━━━ Document passage

# The Most ‘Inconvenient Truth’



## ksinc (May 30, 2005)

PETA TO AL GORE: YOU CAN'T BE A MEAT-EATING ENVIRONMENTALIST
Tue Mar 06 2007 17:08:05 ET

https://www.drudgereport.com/flash2.htm

The Most 'Inconvenient Truth': According to U.N., Animals Raised for Food Generate More Greenhouse Gases Than All Cars and Trucks Combined

Norfolk, Va. - This morning, PETA sent a letter to former vice president Al Gore explaining to him that the best way to fight global warming is to go vegetarian and offering to cook him faux "fried chicken" as an introduction to meat-free meals. In its letter, PETA points out that Gore's film, An Inconvenient Truth-which starkly outlines the potentially catastrophic effects of global warming and just won the Academy Award for "Best Documentary"-has failed to address the fact that the meat industry is the largest contributor to greenhouse-gas emissions.

In the letter, PETA points out the following:

· The effect that our meat addiction is having on the climate is truly staggering. In fact, in its recent report "Livestock's Long Shadow-Environmental Issues and Options," the United Nations determined that raising animals for food generates more greenhouse gases than all the cars and trucks in the world combined.

━━━━━━
━━━ Rows

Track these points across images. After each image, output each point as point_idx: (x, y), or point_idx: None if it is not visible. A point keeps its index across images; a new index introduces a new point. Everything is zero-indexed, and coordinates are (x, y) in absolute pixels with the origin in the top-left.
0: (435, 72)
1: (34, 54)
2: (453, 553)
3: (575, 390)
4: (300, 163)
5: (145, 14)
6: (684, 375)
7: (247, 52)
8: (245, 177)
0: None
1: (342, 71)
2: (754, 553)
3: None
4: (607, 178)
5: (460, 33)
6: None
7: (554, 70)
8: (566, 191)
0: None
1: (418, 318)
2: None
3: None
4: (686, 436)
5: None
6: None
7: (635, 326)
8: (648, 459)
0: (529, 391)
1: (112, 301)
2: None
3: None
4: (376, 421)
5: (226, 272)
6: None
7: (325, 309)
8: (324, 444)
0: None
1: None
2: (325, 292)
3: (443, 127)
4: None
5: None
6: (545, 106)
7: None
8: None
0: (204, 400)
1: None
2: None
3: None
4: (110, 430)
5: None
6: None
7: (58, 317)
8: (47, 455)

━━━━━━

Objective = Please copy out the forum post about PETA's letter to Al Gore, from its title to its last line, word for word.

Problem solution =
# The Most ‘Inconvenient Truth’



## ksinc (May 30, 2005)

PETA TO AL GORE: YOU CAN'T BE A MEAT-EATING ENVIRONMENTALIST
Tue Mar 06 2007 17:08:05 ET

https://www.drudgereport.com/flash2.htm

The Most 'Inconvenient Truth': According to U.N., Animals Raised for Food Generate More Greenhouse Gases Than All Cars and Trucks Combined

Norfolk, Va. - This morning, PETA sent a letter to former vice president Al Gore explaining to him that the best way to fight global warming is to go vegetarian and offering to cook him faux "fried chicken" as an introduction to meat-free meals. In its letter, PETA points out that Gore's film, An Inconvenient Truth-which starkly outlines the potentially catastrophic effects of global warming and just won the Academy Award for "Best Documentary"-has failed to address the fact that the meat industry is the largest contributor to greenhouse-gas emissions.

In the letter, PETA points out the following:

· The effect that our meat addiction is having on the climate is truly staggering. In fact, in its recent report "Livestock's Long Shadow-Environmental Issues and Options," the United Nations determined that raising animals for food generates more greenhouse gases than all the cars and trucks in the world combined.